Classical KR mostly punted on this question, treating grounding as the responsibility of whoever connected the KR to sensors or natural-language input. Modern systems address it implicitly: a vision-language model learns embeddings that anchor textual symbols to perceptual features, and an LLM that reads documents learns connections that approximate the relational structure of the world. Whether these embeddings constitute genuine grounding remains debated.
The Frame Problem
Once you have rules, a different problem appears: what doesn’t change when an action happens? If I move a book from one shelf to another, the book’s title, color, and weight remain the same; so does the temperature of the room and the position of every other object in the world. Listing all the things that don’t change after every action — the frame problem (McCarthy and Hayes 1969) — exploded the size of early action representations.
Modern formalisms (situation calculus with successor-state axioms, STRIPS-style operators) address the frame problem by defaulting to no change and listing only what does change. The frame problem remains a useful diagnostic for any representation that has to support actions: how does it know what stays the same?
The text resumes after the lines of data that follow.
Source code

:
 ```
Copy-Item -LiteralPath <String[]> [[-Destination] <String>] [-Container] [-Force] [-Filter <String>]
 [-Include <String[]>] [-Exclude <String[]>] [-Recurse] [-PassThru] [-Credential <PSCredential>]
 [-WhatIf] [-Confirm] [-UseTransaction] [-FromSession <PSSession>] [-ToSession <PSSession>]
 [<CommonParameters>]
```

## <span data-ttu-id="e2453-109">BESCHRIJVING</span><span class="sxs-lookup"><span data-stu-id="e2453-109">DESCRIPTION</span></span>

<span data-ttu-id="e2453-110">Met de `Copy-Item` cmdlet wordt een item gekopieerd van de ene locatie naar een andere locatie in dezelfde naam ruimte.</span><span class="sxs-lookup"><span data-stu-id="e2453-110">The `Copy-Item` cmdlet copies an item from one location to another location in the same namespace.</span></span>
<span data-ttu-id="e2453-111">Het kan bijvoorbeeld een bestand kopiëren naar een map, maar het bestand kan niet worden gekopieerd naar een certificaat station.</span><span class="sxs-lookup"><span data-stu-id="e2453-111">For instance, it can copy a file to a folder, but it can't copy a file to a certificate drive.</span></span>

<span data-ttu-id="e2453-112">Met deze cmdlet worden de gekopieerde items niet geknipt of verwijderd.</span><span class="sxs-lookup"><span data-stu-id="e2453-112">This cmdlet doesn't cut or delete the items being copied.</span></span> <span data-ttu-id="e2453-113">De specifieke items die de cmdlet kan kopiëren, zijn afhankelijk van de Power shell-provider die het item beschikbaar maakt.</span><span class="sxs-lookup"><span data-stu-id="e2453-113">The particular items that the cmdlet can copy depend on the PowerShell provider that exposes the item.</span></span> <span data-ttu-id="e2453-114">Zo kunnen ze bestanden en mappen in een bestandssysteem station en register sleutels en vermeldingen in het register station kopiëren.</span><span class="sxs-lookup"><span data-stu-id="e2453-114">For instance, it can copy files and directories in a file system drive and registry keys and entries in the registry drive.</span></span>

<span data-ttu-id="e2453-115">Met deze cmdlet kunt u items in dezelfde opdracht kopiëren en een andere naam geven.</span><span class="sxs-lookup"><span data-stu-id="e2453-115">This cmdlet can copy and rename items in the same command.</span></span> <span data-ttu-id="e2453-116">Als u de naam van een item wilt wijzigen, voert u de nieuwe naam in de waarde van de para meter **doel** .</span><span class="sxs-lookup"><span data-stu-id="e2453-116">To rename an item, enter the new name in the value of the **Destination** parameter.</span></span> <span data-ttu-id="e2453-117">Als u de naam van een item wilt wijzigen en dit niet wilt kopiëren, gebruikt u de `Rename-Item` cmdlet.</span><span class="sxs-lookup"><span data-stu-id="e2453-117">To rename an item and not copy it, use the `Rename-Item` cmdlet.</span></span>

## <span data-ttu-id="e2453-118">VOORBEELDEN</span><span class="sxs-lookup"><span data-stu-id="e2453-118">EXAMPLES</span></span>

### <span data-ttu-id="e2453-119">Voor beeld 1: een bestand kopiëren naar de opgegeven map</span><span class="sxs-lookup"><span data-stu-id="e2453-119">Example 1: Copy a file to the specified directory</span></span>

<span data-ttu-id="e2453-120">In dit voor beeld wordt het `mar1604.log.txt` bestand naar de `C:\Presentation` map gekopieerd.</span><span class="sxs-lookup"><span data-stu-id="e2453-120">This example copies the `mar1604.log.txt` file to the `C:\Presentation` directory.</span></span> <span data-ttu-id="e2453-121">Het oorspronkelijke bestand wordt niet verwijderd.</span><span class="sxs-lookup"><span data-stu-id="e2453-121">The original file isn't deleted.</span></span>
Expressiveness vs. Tractability
The central design tension is sharp:
- Propositional logic is decidable (SAT) but NP-complete in the worst case and inexpressive: no quantification.
- First-order logic is highly expressive but only semi-decidable.
- Description logics sit on a designed Pareto frontier: each dialect picks a decidable fragment with a known complexity (e.g., \(\mathcal{ALC}\) is ExpTime-complete; \(\mathcal{EL}\) is PTime).
- Datalog is first-order Horn logic without function symbols — Turing-incomplete by design, but PTime evaluable and used in modern deductive databases.
The history of KR can be read as a series of trades along this curve. Early systems aimed at “all of logic” and broke on undecidability; later systems retreated to designed fragments where reasoning is fast and consequences are bounded.
Where Modern Systems Sit
Contemporary AI is increasingly built from combinations of representations:
- Knowledge graphs scale the semantic-network idea to billions of triples, drawn from web-scale extraction pipelines and used to ground search and question answering.
- Ontologies add a description-logic layer over knowledge graphs, supplying class hierarchies and consistency constraints.
- Logical entailment provides the semantic standard against which any reasoning system — symbolic or neural — can be measured.
- Neurosymbolic AI combines learned embeddings with explicit representations, so that pattern recognition and structured reasoning operate on the same substrate.
- LLMs as interfaces to symbolic tools treat the symbolic system as an external oracle: the model decides when to call it, the tool does the reasoning.
- Neural proposal and symbolic verification lets the network generate candidate solutions cheaply and lets a sound symbolic checker keep only the ones that survive.
The thread connecting them is that no single representation does everything: explicit representations are precise but brittle, neural ones are flexible but opaque, and the engineering question is how to wire them together.